Killing Monica
- Hardcover edition
- Author: Candace Bushnell
- Language: English
- Subject: Relationship with pop-culture
- Genre: Chick-lit
- Publisher: Grand Central Publishing
- Publication date: June 23, 2015
- Publication place: United States
- Media type: Print (hardcover)
- Pages: 311 (first edition)
- ISBN: 978-0-446-55790-0
- OCLC: 1108718336
- Dewey Decimal: 813/.54
- LC Class: PS3552.U8229 K55 2015
- Preceded by: Summer and the City (2011)
- Followed by: Is There Still Sex in the City? (2019)

= Killing Monica =

2013 novel by Candace Bushnell

Killing Monica is a novel written by American author Candace Bushnell. It was first released as a hardcover on June 23, 2015. Bushnell's publisher, the Hachette Book Group, describes its central character, Pandy "PJ" Wallis, as "a renowned writer whose novels about a young woman making her way in Manhattan have spawned a series of blockbuster films."

==Synopsis==
A champagne-drinking New York novelist named Pandy Wallis has found success through writing a series of books about her alter ego, Monica. The books have been adapted into films starring an actress named Sondra-Beth Schnowzer. Now, newly divorced, Pandy wants to write serious fiction about one of her ancestors instead. The plot of the novel combines flashbacks of her friendship with Sondra-Beth and failed marriage, with her quest to kill off her character Monica.

==Characters==
- Pandy PJ James Wallis – The main character, a writer.
- Sondra-Beth Schnowzer - The bitchy actress with whom Pandy was once friends.
- Henry - Pandy's long-suffering and devoted literary agent.
- Monica - A Carrie Bradshaw-style fictional character.

==Reception==

The book was "critically reviled", according to New York Magazine. "The prose is both hyperbolic and repetitive," wrote Eliza Kennedy in The New York Times Book Review. "Characters never speak when they can screech, shriek or scream." Kennedy concluded: "The entire thing is capped by a cheap revelation that's supposed to make readers think, but only made this reader cringe."
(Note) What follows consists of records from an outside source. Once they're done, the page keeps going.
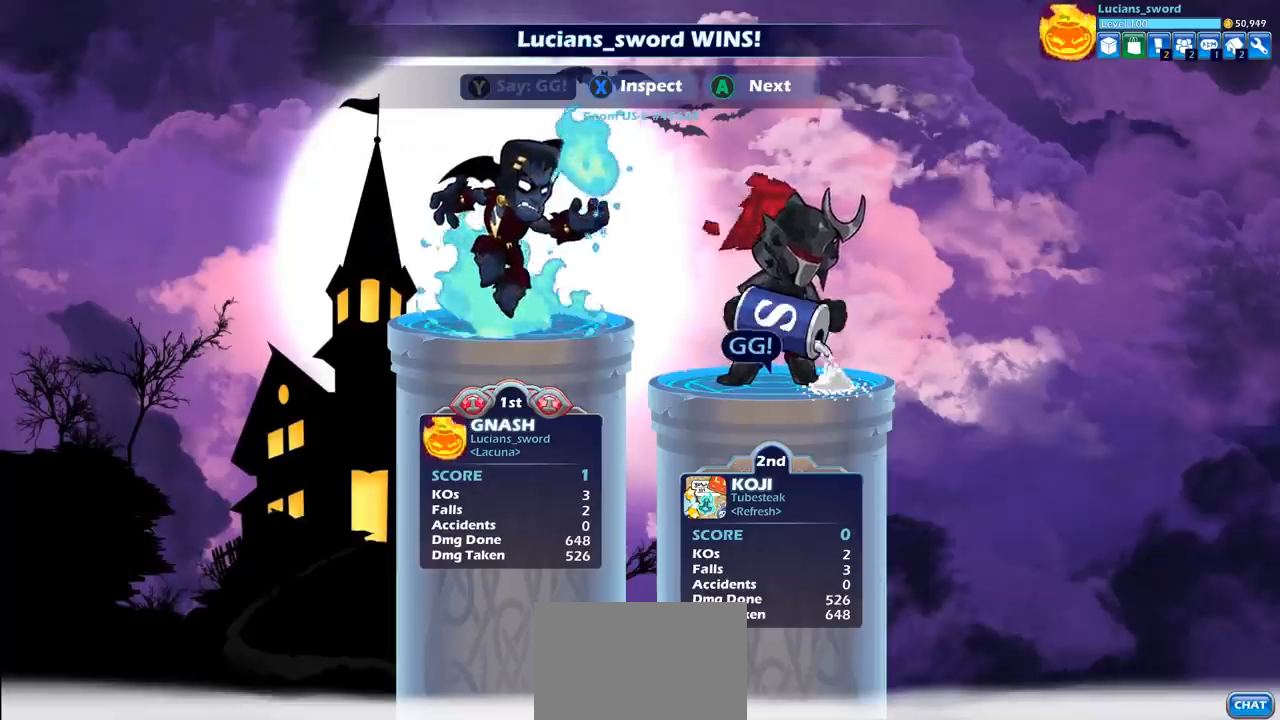
{"buttons": [], "left_stick": "center", "events": [[67, "TRIANGLE", "up"], [167, "TRIANGLE", "down"], [267, "TRIANGLE", "up"], [367, "TRIANGLE", "down"], [483, "TRIANGLE", "up"]]}
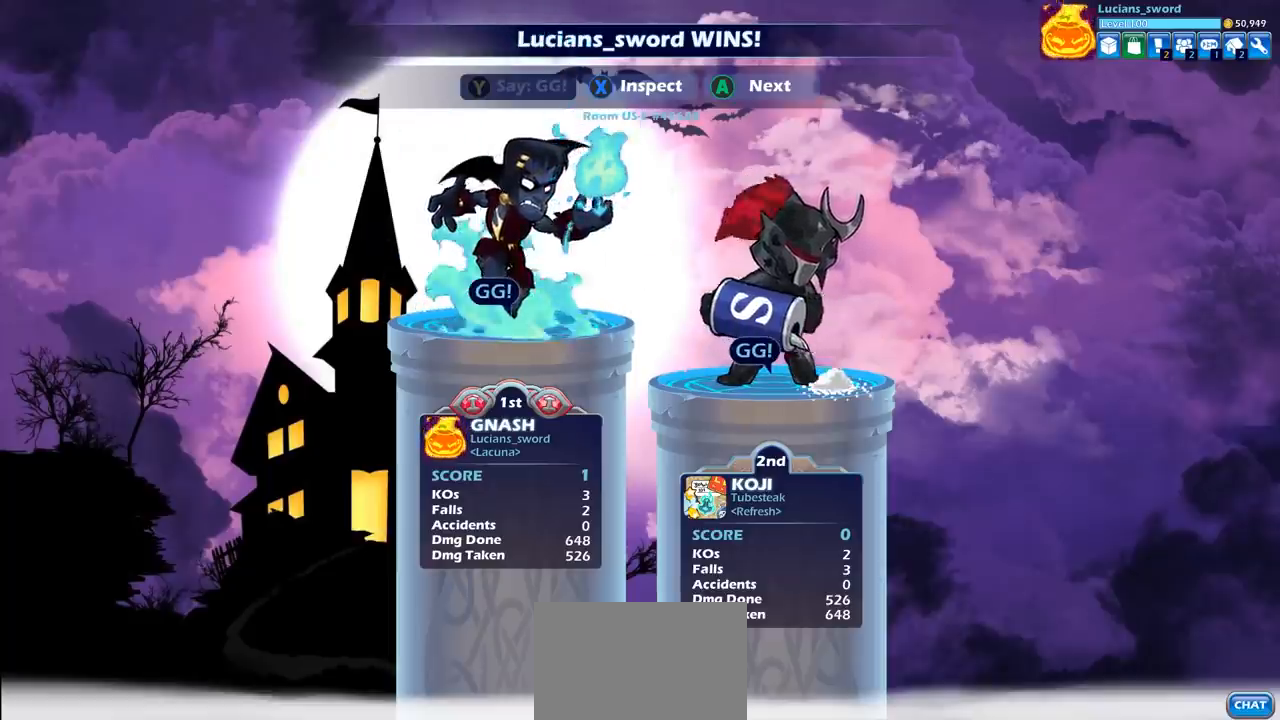
{"buttons": [], "left_stick": "center", "events": []}
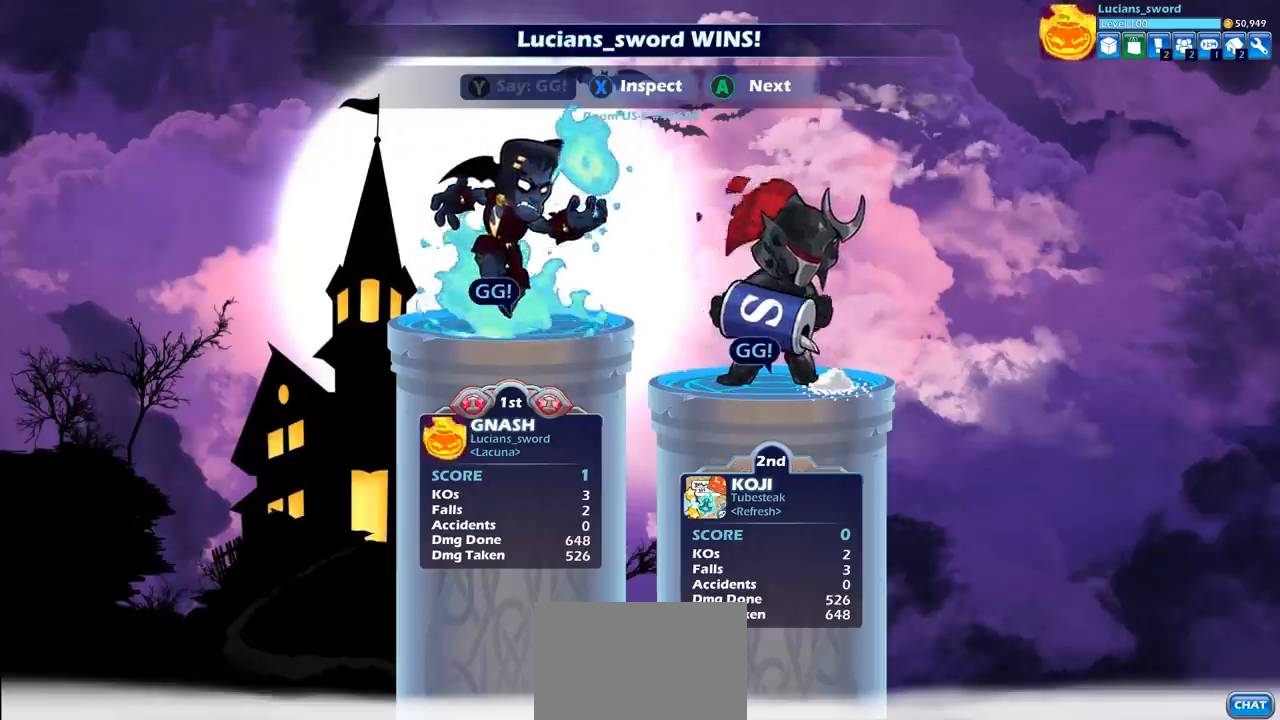
{"buttons": [], "left_stick": "center", "events": []}
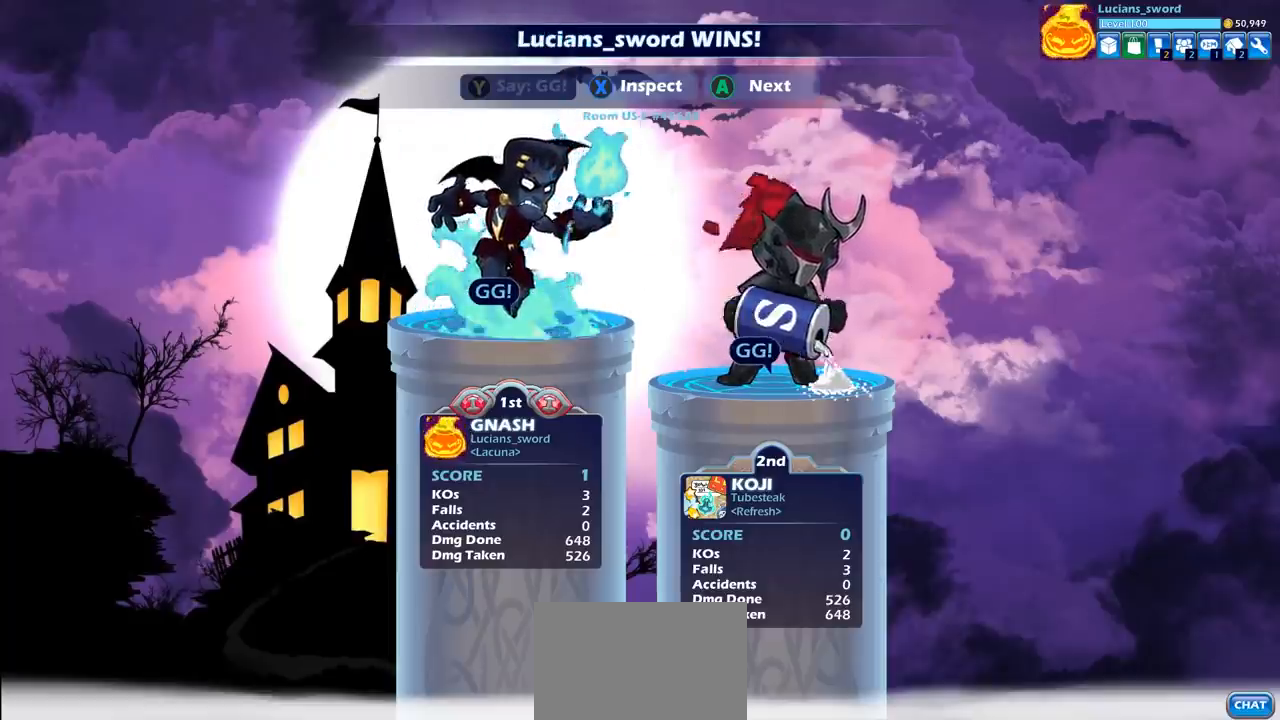
{"buttons": [], "left_stick": "center", "events": []}
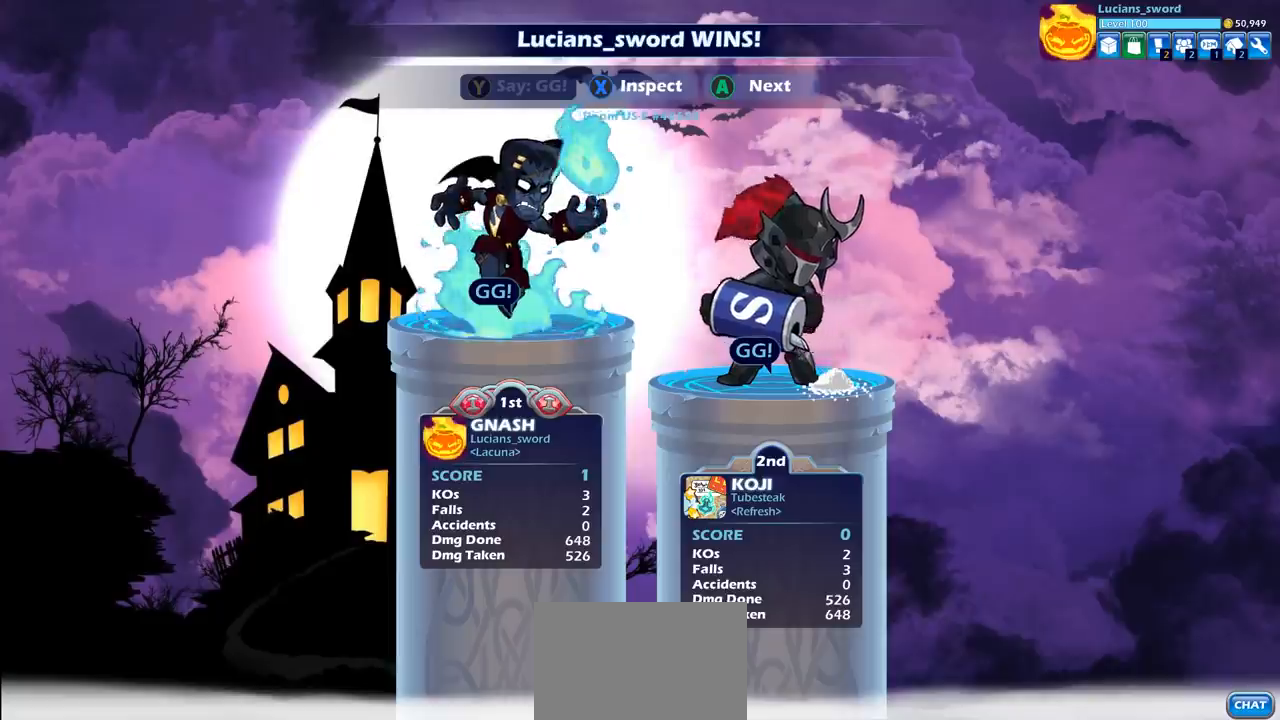
{"buttons": [], "left_stick": "center", "events": []}
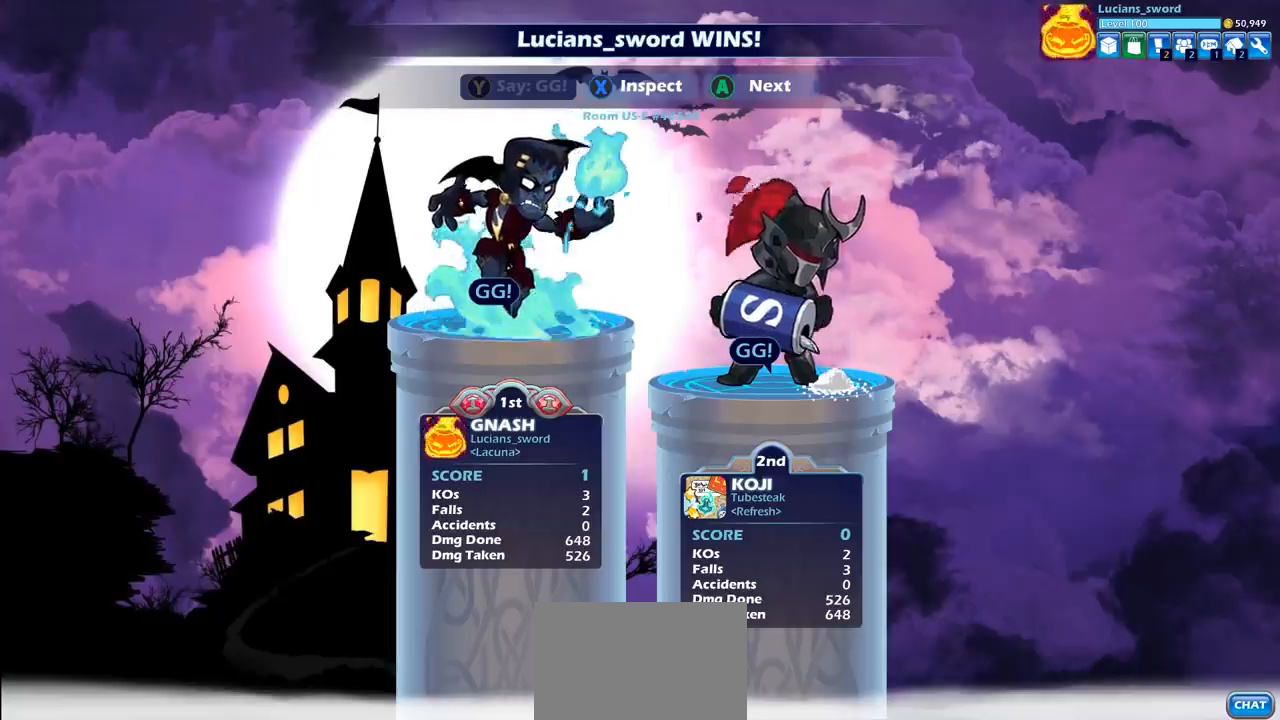
{"buttons": [], "left_stick": "center", "events": []}
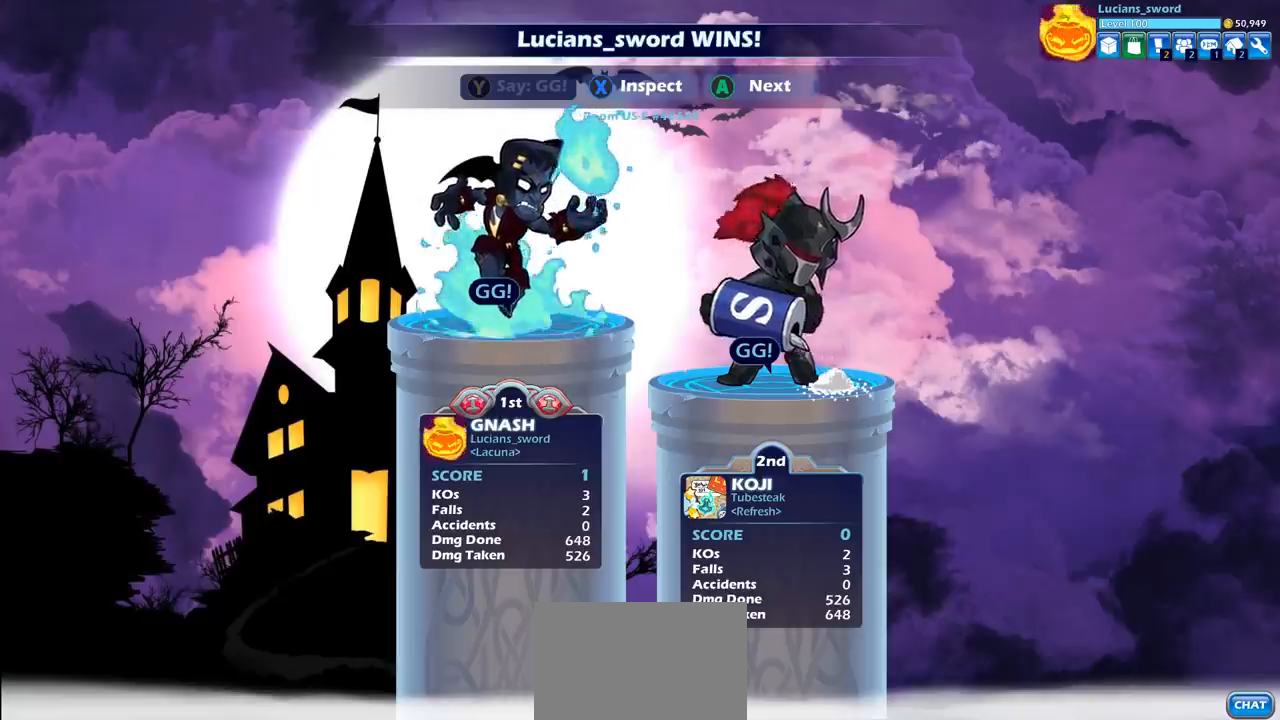
{"buttons": [], "left_stick": "center", "events": [[17, "CROSS", "down"], [183, "CROSS", "up"]]}
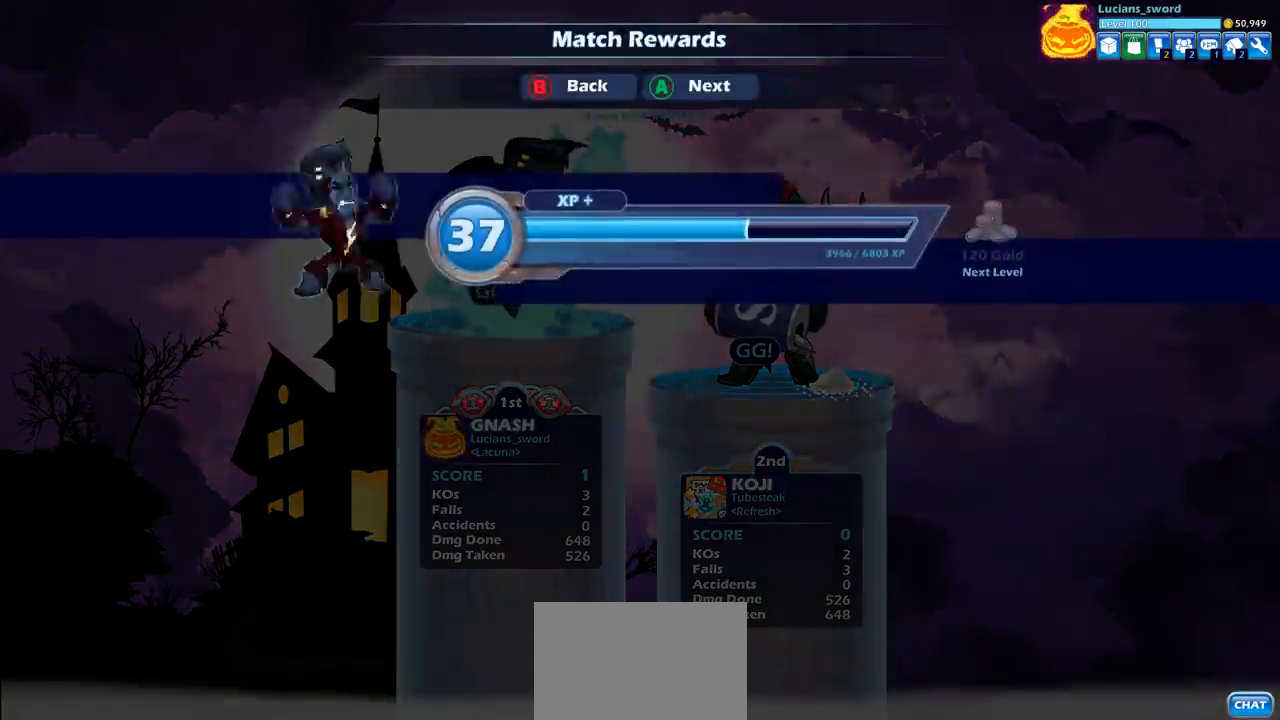
{"buttons": [], "left_stick": "center", "events": [[33, "CROSS", "down"], [217, "CROSS", "up"]]}
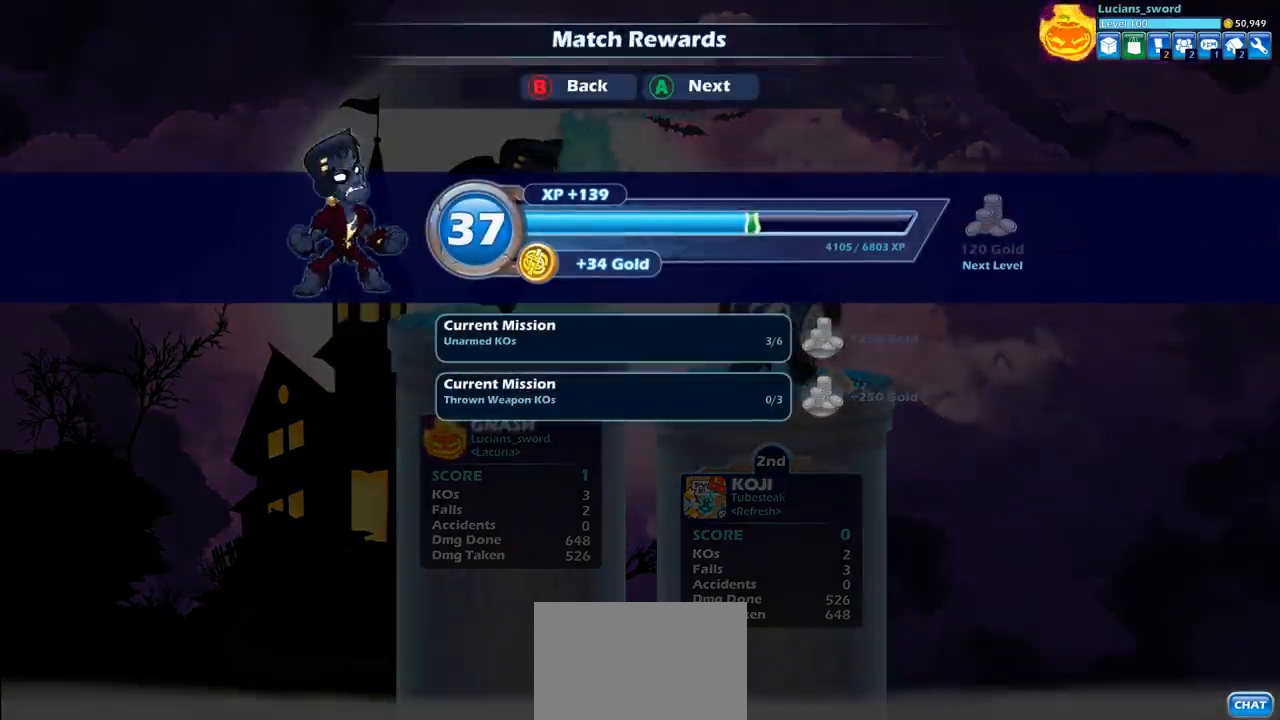
{"buttons": [], "left_stick": "center", "events": [[133, "CROSS", "down"], [200, "CROSS", "up"], [233, "CROSS", "down"], [300, "CROSS", "up"]]}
Writing in The Washington Post, Bethanne Patrick called it "a sloppy story that doesn't hold together." In The Independent, Arifa Akbar said: "None of it, including the final, unconvincing plot twist, is particularly well-written." In the New York Daily News, Sherryl Connelly called Killing Monica "an unfunny farce" and "a book of bad taste." It also received negative reviews from Kirkus Reviews, Kirsty McLuckie in The Scotsman, Georgie Binks in the Toronto Star. and Publishers Weekly.